Experimental waveforms of a PT input voltage (V_PTIN) at the end of the charging cycle and b–d voltage across load-capacitor (V_CDC) during charging at given frequency

Table 4.

Summary of the experimental results for the input voltage of 2.5 V_dc at different operating frequency

Frequency (kHz)	Output voltage (V)	Charging time (s)	Charging time to 300 V (s)
52	1900	20	0.70
52.5	1460	25	0.75
53	760	25	1.4

Figure 13 shows simulation results of the same circuit at 2.5 V_dc at 53 kHz for 3 s, which is the longest time possible with available computing resources.
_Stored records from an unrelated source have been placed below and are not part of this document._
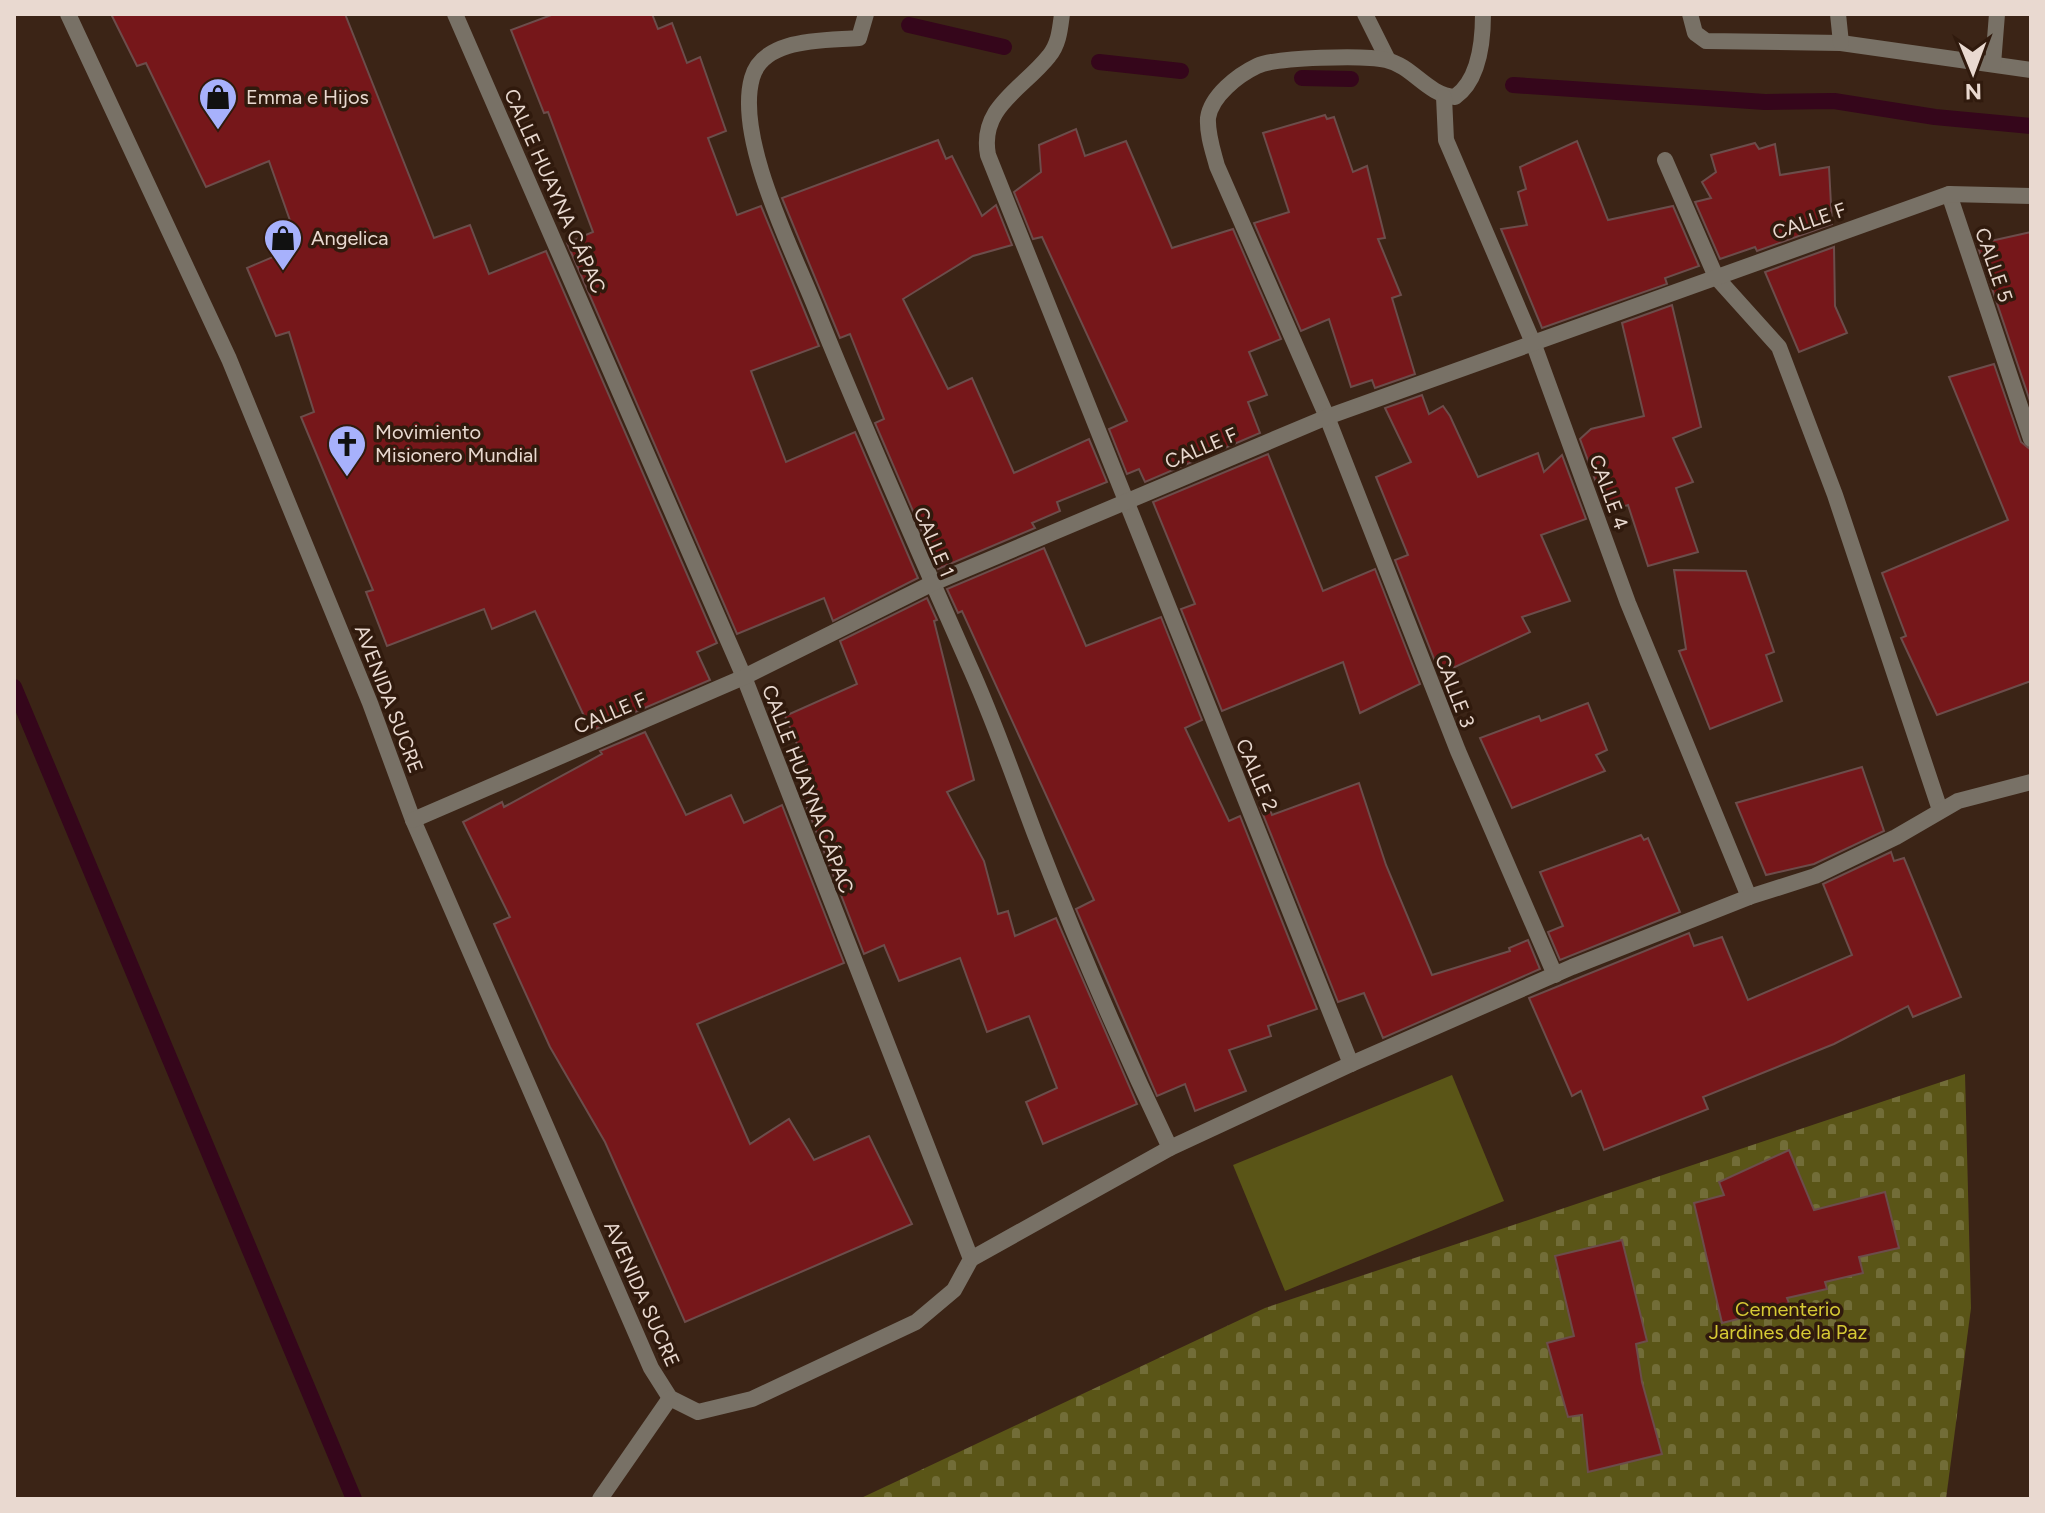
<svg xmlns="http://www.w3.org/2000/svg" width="2045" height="1513" viewBox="0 0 2045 1513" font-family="Figtree,sans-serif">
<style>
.green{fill:#5a5517}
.cemetery{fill:url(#cemetery-stones)}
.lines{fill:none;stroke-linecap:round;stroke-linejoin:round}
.stream{stroke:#35061b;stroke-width:16}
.building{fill:#76171a;stroke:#6c4d4b;stroke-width:2}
.minor{stroke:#787166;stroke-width:16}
.labels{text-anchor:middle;stroke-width:7;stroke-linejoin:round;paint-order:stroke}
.poi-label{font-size:20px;fill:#e9d9d0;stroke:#301a0d;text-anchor:start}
.street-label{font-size:20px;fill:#e9d9d0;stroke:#301a0d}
.park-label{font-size:20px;fill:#d6ca35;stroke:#301a0d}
</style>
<defs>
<pattern id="cemetery-stones" width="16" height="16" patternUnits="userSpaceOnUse" patternTransform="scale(2)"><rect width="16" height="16" fill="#5a5517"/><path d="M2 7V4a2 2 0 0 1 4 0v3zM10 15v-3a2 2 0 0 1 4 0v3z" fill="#726d38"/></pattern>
</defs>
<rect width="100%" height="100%" fill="#3b2416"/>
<polygon class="green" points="1452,1075 1504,1201 1285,1291 1233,1165"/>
<polygon class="cemetery" points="1965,1074 1971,1308 1946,1499 859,1499 1265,1308"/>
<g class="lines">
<g class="stream">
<polyline points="909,25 1004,47"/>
<polyline points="1099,62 1181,71"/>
<polyline points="1302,78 1351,79"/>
<polyline points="1513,85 1765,102 1834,101 1935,117 2031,126"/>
<polyline points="14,687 354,1499"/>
</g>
</g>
<g class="building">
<polygon points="111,14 345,14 434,238 470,225 489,274 546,251 717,643 697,652 710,680 591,731 535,611 492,629 484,609 387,646 366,592 373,590 301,417 314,412 289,332 276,336 247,268 299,246 269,161 206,187 146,63 137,66"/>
<polygon points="554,14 652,14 658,29 672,23 687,63 700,57 726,131 708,138 737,215 761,206 819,346 751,371 786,462 855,432 918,578 833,621 824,598 737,634 567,243 593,232 548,112 544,113 511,30"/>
<polygon points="1325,115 1327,119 1334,117 1353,172 1367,166 1385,238 1378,239 1401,295 1392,298 1415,374 1375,388 1372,380 1351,387 1329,319 1301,331 1254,223 1289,212 1263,133"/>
<polygon points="1076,129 1085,156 1126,141 1172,248 1233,229 1281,339 1249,352 1267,395 1248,402 1260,433 1145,482 1139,469 1127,474 1109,429 1127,421 1042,237 1033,239 1014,192 1041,172 1039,145"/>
<polygon points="938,140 946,159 952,156 982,216 996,205 1012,245 973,256 903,299 948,389 972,378 1014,473 1089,439 1107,482 1057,502 1060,511 1032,523 1035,528 938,569 875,423 884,419 850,334 840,338 782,198"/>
<polygon points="1577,141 1608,220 1673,206 1699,266 1665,278 1667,284 1542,328 1501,229 1527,225 1518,192 1526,189 1520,167"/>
<polygon points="1755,143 1759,149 1775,144 1780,175 1829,167 1832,224 1757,251 1755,247 1720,259 1695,202 1711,198 1702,182 1716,172 1711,155"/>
<polygon points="2031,232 2031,404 1977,244"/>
<polygon points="1834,247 1835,306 1847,333 1799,352 1765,272"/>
<polygon points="1672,305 1701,427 1673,438 1693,482 1676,488 1698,552 1648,566 1628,505 1607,512 1580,439 1591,429 1644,416 1622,323"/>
<polygon points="1994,364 2021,442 2031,450 2031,681 1937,715 1901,638 1906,636 1882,573 2008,520 1949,377"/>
<polygon points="1422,395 1429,414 1443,406 1450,416 1478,477 1538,453 1544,472 1562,455 1586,519 1541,535 1570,601 1522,617 1530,632 1440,674 1395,560 1408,555 1376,477 1411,462 1385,408"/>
<polygon points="1268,454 1323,591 1375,569 1420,684 1360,713 1343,662 1222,711 1181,609 1195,604 1153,502"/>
<polygon points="1044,548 1086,646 1161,617 1202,720 1185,728 1229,821 1240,816 1317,1009 1268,1026 1271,1036 1229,1050 1246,1091 1195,1111 1185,1084 1157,1096 1076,909 1094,900 962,611 958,613 947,589"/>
<polygon points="1674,570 1746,571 1774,652 1766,655 1782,701 1710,729 1679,651 1686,649"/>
<polygon points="927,598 937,620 934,621 974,780 947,792 984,861 998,914 1008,911 1015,936 1056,918 1137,1104 1043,1144 1026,1102 1057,1088 1029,1016 987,1032 960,958 899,981 884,945 864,954 802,795 816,788 785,716 857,684 840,641"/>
<polygon points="1588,703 1607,750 1596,755 1605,771 1512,808 1480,738 1539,716 1541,721"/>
<polygon points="645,732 686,815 731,795 744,823 782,805 844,963 697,1024 750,1144 789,1119 814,1160 869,1136 912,1224 685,1322 605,1142 550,1047 494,924 510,917 463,822 502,802 504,807 602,754 600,751"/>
<polygon points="1862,767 1884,831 1814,864 1766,875 1736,803"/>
<polygon points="1359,783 1386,865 1432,975 1510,951 1509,948 1528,940 1540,969 1383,1038 1364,993 1338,1002 1260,807 1268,804 1272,815"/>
<polygon points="1641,835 1644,840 1648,838 1680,912 1560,960 1548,932 1563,926 1540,872"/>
<polygon points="1891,852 1894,861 1904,858 1961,997 1913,1017 1908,1006 1834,1044 1703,1097 1708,1109 1604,1150 1581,1091 1572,1096 1529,998 1689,933 1694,946 1722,937 1748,1000 1852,955 1823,884"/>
<polygon points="1789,1150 1814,1210 1885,1192 1899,1248 1859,1257 1863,1273 1825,1282 1827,1289 1787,1298 1790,1306 1722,1323 1694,1203 1724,1195 1719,1182"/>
<polygon points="1622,1240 1647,1341 1636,1344 1642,1382 1662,1454 1588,1472 1582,1415 1568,1417 1547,1343 1574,1336 1555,1256"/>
</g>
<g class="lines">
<g class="minor">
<polyline points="68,14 229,359 370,703 413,820 651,1368 670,1398 698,1412 752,1399 916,1322 954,1290 971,1259 744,677 455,14"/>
<path d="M 866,14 L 859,38 C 826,41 763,37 752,78 C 735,139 793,251 816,309 C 864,429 916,545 968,663 C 995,722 1015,782 1038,842 C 1078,946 1122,1048 1170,1148"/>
<path d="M 1062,14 C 1060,29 1059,44 1049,56 C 1023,89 979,107 988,155 L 1351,1064"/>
<polyline points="1365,14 1388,60"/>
<path d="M 1483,14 C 1483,41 1479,80 1455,97 C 1427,95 1413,66 1386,60 C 1365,55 1276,57 1257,66 C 1238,75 1211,96 1208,118 C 1207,134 1213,151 1217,166 L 1327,417 L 1458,751 L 1555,975"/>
<polyline points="1690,14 1695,33 1706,41 1841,43 2031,70"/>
<polyline points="1838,14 1841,43"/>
<polyline points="1993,64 1997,14"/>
<polyline points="1444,97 1446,140 1534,345 1628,603 1749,897"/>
<polyline points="1665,160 1716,277 1779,347 1835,495 1940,810"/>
<polyline points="1949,194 2031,439"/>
<polyline points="413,820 744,677 931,584 1327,417 1949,194 2031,196"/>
<polyline points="971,1259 1170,1148 1351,1064 1572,967 1749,897 1815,876 1896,837 1958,801 2031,782"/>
<polyline points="600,1499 670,1398"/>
</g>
</g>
<defs>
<symbol id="shop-pin" viewBox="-11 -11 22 30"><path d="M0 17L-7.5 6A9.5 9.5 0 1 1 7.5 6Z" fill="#a7b1fc" stroke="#301a0d"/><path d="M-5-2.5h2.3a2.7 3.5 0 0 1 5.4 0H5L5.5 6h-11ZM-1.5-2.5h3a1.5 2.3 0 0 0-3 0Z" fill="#111"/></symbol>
<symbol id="church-pin" viewBox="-11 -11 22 30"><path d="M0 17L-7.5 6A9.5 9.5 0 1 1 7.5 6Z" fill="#a7b1fc" stroke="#301a0d"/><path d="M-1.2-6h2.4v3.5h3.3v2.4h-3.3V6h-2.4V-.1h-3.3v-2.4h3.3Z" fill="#111"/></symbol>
</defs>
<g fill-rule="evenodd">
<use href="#shop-pin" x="196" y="75" width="44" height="60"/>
<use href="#shop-pin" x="261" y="216" width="44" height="60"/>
<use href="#church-pin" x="325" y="422" width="44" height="60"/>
</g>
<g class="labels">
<g class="poi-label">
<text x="246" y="104">Emma e Hijos</text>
<text x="311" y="245">Angelica</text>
<text x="375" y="439">Movimiento<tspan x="375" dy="23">Misionero Mundial</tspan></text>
</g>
<g class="street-label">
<text transform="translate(555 191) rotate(66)" y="7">CALLE HUAYNA CÁPAC</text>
<text transform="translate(1809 221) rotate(-19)" y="7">CALLE F</text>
<text transform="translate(1994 265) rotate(71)" y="7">CALLE 5</text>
<text transform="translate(1201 448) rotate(-23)" y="7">CALLE F</text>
<text transform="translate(1609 492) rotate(70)" y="7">CALLE 4</text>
<text transform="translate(934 542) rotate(67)" y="7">CALLE 1</text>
<text transform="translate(1455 691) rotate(69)" y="7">CALLE 3</text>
<text transform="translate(389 699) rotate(69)" y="7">AVENIDA SUCRE</text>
<text transform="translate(610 713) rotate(-23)" y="7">CALLE F</text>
<text transform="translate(1257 775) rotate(67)" y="7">CALLE 2</text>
<text transform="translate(808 789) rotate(69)" y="7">CALLE HUAYNA CÁPAC</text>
<text transform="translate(642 1294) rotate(66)" y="7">AVENIDA SUCRE</text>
</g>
<g class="park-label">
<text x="1788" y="1316">Cementerio<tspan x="1788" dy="23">Jardines de la Paz</tspan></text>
</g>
</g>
<rect width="2045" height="1513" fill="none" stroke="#e9d9d0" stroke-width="32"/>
<g transform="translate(1973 72) rotate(179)" stroke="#301a0d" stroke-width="6" paint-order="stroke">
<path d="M0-6L14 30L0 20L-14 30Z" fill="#e9d9d0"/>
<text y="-12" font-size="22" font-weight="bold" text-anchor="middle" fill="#e9d9d0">N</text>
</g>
</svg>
It is found that the capacitor is charged to 350 V at this time, which compares with 450 V in measurements. To compare with the trends predicted in the simulation results of Table 2, measured results of charging time to 300 V are included in Table 4. An overall increase in charging time with frequency is observed that approximately doubles from 52 to 53 kHz, similar to trends found in simulations from 52.5 to 53.5 kHz.

Fig. 13.

Simulated output voltage during charging at 53 kHz

While there is a mismatch between simulation and measurement results, the overall charging characteristic is confirmed, and the trends of increasing charging time with operating frequency around the PT resonant frequency match. The mismatch is likely due to the simulation model of the PT [3] which has a tolerance of ± 3% on its resonant frequency. In addition, it has previously been found that the equivalent circuit model offers higher accuracy for low impedance loads [16], while a wide range of impedances up to OC are considered here.

Discussion

This paper proposes the application of a PT-based power converter architecture to generate HV pulses for electroporation. PT-based power converters are very popular for high-gain, HV power conversion applications such as CCFL inverters for LCD backlight, laser-beam printers, ozone generation etc. Therefore, the reduction in size, weight and form-factor achieved in those applications are expected to translate to the proposed application in medical electroporation, where the additional advantage of potential elimination of magnetic components may be particularly important.

Wide-bandgap (WBG) power semiconductor devices have been applied for the PT-based HV capacitor charging and subsequent HV bipolar pulse generator at the output. LTSpice simulation results successfully demonstrate the effectiveness of the proposed converter architecture to generate 2 kV, 40 A bipolar pulses with only 24 V_dc input. The ratio of output pulse-voltage amplitude to input DC voltage is around 84, which is comparable to recently demonstrated power converter architectures for medical electroporation in the literature.

The experimental results of a PT-based capacitor charger demonstrate the proof-of-concept of circuit operation of Stage I. A complete hardware implementation of the whole power converter that includes combined operation of Stage I and Stage II with a closed loop control is under development.

The proposed architecture employs a reduced number of semiconductor switches thereby offering improved reliability and reduced cost. It also offers the potential to provide a magnetic-free solution, which may be important in biomedical environments where a HV pulse generator during electroporation may need to operate under the influence of external magnetic fields such as in real-time magnetic resonance electrical impedance tomography (MREIT) [18, 19] for measuring electrical conductivity during electroporation.

The PT employed is not custom designed or optimized for this new application and if done so, better performance metrics are expected.

Funding

Open Access funding provided by the IReL Consortium. This study was supported by the College of Science and Engineering, University of Galway (Grant No. Hardiman PhD Scholarship - 2019).

Declarations

Conflict of interest

The authors have no conflicts of interest to declare.